Oggi le collaborazioni tra birrifici italiani e stranieri è continua e proficua: Bruno Carilli, del Birrificio Toccalmatto, è tra i più attivi, e negli ultimi mesi ha collaborato con birrai inglesi (Angelo Scarnera, di chiare origini italiane, lavora a Brew Wharf, a Londra, con cui è nata la B-space Invaders, una black IPA in Italia, una pale ale in Inghilterra), belgi (Eddy e Raphael di Saint Helene, con cui è nata la Mad Helene, per ora solo per il mercato belga) e ovviamente italiani, come il caso delle recente Tainted love (amore insano), brassata con Extraomnes, due cotte, una per birrificio. Ad aprile avrà il privilegio di brassare la Nomad 2012, con Jean Jean Le Chocolatiere e Chris di Mi Orge Mi Houblon di Arlon, una old ale e a giugno farà una cotta con Ryan di Grassroots (emanazione danese di Hill Farmstead Brewery, del Vermont). Sempre recentemente Claudio Cerullo, del Birrificio Amiata, si è divertito a realizzare una ricetta con Mike Murphy, mastro birraio del norvegese Lervig Aktiebryggeri. Una birra ispirata alle Rye IPA, quindi una India Pale Ale con segale, il cui nome “Rye’eccommi” celebra il ritorno in Italia di Mike Murphy, già noto ai primi appassionati italiani per le sue ottime birre prodotte al romano Starbess.
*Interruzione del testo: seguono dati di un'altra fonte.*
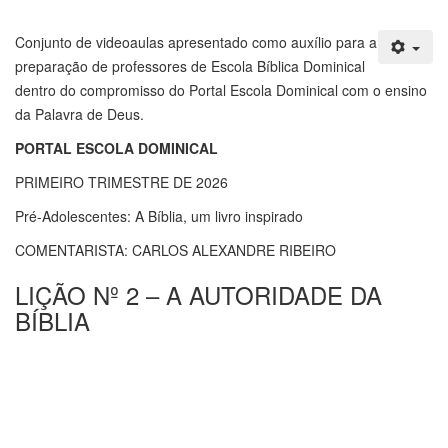
Conjunto de videoaulas apresentado como auxílio para a
preparação de professores de Escola Bíblica Dominical
dentro do compromisso do Portal Escola Dominical com o ensino
da Palavra de Deus.
PORTAL ESCOLA DOMINICAL
PRIMEIRO TRIMESTRE DE 2026
Pré-Adolescentes: A Bíblia, um livro inspirado
COMENTARISTA: CARLOS ALEXANDRE RIBEIRO
LIÇÃO Nº 2 – A AUTORIDADE DA
BÍBLIA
Non possiamo dimenticare però Birra del Borgo e Baladin, anche loro con collaborazioni di grande prestigio: basti pensare alla My Antonia che Leonardo Di Vincenzo ha creato con Sam Calagione di Dogfish Head (a Milton, Delaware, USA) o alla Super Arrogant di Stone Brewery e Le Baladin.
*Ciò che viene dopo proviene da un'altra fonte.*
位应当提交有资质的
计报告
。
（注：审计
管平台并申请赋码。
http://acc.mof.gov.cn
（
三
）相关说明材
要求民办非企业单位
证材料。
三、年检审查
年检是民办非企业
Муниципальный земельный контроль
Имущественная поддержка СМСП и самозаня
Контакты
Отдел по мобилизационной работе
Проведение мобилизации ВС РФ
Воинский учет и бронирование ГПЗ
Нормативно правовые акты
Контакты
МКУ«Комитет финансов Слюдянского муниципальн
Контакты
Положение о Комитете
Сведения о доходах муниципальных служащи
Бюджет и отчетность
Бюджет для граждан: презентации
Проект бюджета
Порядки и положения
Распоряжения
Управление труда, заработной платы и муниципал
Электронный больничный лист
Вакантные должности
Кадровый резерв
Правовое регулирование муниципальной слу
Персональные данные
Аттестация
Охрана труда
Così come va citato il birrificio che Leonardo, Teo e Sam Calagione hanno aperto a New York in società. Il primo esempio di collaborazione italiana con l’estero è però quello tra Agostino Arioli, del Birrificio Italiano, e Stefano Cossi, allora mastro birraio di Thornbridge (UK) che, nell’ottobre del 2008, scrivono la ricetta della SuJu (contrazione di super juniper, ginepro), un’alta fermentazione caratterizzata da bacche di ginepro e malti affumicati. Scrive Stefano Cossi che propose ad Agostino “di fare una cotta insieme per approfondire la nostra conoscenza divertendoci e confrontare le nostre esperienze sul campo”. E’ Thornbridge ad ospitare l’evento, mentre il Birrificio Italiano, ad aprile 2009, ospiterà la cotta di Sparrow Pit, un barley wine maturato in botti di Ramandolo, per la versione italiana, e di Nyetimber, un vino inglese, per la parte di Thornbridge. Altra collaborazione di grande prestigio quella tra Agostino e Vinnie Cilurzo nell’aprile del 2008 in Russian River, dove venne prodotta una versione di Fleurette per il mercato americano.